I admit it. I am first to roll my eyes when I hear a parent of a kid with special needs say something like, “This child is the best thing that ever happened to me.” The places that my little girl has taken my mind, body and soul are not places you would ever choose to go in search of enlightenment.
However, I do get their point. Who I was before her is nowhere near who I am now. The things I value are completely different, the way I choose to spend my time is different and the way I see my life’s purpose is different. Living life next to her forced me to change. Change is hard, but living through change is worth it.
The past four months of COVID-19, political polarization and racial unrest have created much uncertainty, education and chaos for me and have put a magnifying glass on my latest understanding of “having it all.”

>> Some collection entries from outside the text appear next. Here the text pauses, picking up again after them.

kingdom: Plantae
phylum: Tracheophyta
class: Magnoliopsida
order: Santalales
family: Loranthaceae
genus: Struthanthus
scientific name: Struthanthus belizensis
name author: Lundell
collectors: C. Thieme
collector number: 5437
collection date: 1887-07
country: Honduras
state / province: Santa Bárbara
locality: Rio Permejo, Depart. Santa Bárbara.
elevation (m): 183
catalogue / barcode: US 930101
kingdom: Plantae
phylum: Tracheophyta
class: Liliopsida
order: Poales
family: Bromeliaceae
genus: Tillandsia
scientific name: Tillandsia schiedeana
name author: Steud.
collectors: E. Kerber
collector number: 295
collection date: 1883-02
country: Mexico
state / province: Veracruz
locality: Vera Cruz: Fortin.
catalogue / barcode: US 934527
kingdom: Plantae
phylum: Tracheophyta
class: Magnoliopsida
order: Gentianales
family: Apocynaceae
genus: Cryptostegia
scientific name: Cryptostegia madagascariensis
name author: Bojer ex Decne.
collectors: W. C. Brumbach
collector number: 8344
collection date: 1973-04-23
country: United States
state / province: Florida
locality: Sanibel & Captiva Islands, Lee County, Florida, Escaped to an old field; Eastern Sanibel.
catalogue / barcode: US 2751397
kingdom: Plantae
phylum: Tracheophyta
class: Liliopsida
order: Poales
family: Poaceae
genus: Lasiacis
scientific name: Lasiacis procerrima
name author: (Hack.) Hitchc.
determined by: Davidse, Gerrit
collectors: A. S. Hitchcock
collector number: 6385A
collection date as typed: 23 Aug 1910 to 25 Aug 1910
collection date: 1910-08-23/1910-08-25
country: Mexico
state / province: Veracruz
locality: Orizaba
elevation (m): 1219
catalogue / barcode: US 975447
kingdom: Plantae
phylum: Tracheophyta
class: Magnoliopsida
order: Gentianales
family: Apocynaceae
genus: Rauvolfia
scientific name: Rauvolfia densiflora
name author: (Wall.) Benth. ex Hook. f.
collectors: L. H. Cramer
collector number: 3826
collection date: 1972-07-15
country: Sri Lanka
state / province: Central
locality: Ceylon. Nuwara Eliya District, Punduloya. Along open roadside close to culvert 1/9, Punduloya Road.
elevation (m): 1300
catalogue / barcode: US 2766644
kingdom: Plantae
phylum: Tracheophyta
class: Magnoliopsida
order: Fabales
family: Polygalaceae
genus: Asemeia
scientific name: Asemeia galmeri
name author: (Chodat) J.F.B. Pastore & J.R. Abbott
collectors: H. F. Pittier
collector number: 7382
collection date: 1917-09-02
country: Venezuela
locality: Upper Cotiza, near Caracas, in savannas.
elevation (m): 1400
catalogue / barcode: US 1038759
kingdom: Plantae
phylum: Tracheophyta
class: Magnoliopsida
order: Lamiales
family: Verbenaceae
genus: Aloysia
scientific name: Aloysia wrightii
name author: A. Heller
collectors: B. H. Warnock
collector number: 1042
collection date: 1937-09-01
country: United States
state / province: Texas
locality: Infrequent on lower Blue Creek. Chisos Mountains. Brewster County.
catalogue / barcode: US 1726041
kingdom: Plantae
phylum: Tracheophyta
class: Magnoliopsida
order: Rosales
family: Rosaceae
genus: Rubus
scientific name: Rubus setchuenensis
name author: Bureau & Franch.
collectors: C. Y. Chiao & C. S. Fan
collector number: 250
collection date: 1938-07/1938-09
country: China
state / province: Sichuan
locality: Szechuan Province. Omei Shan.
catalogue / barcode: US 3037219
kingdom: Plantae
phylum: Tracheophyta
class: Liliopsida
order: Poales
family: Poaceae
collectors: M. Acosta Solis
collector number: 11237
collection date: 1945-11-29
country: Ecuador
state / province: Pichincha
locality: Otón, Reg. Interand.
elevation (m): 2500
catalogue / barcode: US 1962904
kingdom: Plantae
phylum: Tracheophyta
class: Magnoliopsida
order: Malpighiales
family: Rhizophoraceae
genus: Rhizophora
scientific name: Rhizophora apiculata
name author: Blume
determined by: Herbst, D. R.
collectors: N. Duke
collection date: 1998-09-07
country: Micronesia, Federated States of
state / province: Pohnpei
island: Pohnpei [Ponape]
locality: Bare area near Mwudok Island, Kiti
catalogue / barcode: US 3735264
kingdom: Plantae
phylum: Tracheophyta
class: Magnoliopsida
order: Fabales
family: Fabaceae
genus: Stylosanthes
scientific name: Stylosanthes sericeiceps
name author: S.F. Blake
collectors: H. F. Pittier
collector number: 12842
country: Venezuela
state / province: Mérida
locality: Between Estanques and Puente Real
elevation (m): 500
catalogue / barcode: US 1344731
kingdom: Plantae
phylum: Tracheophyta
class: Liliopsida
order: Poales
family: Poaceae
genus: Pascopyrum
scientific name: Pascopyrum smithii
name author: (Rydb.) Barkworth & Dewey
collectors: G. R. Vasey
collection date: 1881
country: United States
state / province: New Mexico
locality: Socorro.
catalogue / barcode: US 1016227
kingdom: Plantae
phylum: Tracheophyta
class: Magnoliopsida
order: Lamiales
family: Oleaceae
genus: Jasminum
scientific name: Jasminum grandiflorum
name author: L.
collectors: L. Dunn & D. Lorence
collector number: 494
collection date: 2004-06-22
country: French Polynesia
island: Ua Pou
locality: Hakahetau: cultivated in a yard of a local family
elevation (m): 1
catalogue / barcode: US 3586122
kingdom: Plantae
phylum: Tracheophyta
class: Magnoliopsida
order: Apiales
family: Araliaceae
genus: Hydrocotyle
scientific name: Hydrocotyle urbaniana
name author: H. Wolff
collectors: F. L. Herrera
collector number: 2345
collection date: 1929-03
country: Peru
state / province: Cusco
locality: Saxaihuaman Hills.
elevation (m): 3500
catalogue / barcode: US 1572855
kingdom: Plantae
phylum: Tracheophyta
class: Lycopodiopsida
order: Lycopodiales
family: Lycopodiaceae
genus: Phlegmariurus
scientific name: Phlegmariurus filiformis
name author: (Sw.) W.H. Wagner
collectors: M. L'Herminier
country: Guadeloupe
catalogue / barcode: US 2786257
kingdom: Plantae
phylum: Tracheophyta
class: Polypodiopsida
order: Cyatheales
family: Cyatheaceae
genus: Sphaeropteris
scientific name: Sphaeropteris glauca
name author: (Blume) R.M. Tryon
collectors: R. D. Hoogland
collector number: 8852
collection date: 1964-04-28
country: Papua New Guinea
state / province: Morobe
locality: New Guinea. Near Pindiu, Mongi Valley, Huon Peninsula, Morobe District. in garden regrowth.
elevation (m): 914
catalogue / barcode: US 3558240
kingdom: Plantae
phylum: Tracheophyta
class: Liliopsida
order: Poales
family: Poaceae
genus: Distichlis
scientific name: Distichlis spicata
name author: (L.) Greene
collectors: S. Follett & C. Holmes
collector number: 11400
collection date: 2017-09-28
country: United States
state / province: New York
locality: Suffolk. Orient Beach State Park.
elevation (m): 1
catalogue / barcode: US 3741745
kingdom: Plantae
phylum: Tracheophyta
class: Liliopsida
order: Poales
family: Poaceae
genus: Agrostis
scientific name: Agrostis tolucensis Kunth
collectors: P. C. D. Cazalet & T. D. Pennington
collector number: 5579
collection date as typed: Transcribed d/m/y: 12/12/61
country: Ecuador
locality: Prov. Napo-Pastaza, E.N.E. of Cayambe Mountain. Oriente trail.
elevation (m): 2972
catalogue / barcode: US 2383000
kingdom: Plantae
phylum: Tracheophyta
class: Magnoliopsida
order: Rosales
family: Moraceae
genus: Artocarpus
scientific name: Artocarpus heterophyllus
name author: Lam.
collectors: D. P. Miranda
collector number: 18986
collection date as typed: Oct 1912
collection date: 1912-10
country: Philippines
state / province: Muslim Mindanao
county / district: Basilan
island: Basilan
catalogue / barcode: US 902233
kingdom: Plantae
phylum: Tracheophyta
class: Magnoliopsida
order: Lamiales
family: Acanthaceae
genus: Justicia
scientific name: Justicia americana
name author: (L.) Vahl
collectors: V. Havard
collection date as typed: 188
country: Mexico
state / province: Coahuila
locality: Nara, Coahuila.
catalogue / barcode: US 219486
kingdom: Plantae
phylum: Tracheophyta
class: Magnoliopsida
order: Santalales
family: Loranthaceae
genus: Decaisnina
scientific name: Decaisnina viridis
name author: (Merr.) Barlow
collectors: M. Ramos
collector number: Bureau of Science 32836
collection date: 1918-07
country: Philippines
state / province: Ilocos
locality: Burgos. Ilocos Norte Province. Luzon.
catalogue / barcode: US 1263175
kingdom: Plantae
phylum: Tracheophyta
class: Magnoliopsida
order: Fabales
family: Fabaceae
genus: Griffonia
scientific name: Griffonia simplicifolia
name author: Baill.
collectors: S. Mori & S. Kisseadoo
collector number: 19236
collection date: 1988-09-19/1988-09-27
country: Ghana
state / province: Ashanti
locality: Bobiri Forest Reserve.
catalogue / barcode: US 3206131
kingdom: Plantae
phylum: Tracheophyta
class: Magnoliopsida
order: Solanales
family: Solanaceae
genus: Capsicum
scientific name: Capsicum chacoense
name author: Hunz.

This time has been like a lens that has helped me examine more closely the things I believe are important or what I am willing to allow in my home and in my life. Four months is a long time for that lens to direct so much heat, and it started a fire underneath to the normal that I had gotten comfortable in.
I complained about Ellie to Ben last night.
“She just focuses in on the smallest things and she lets them slow her down or distract her,” I told him.
“She doesn’t care about what you care about, Heather. She’s paying attention to what she cares about; it’s not distracting her. She already knows what is important to her,” he said.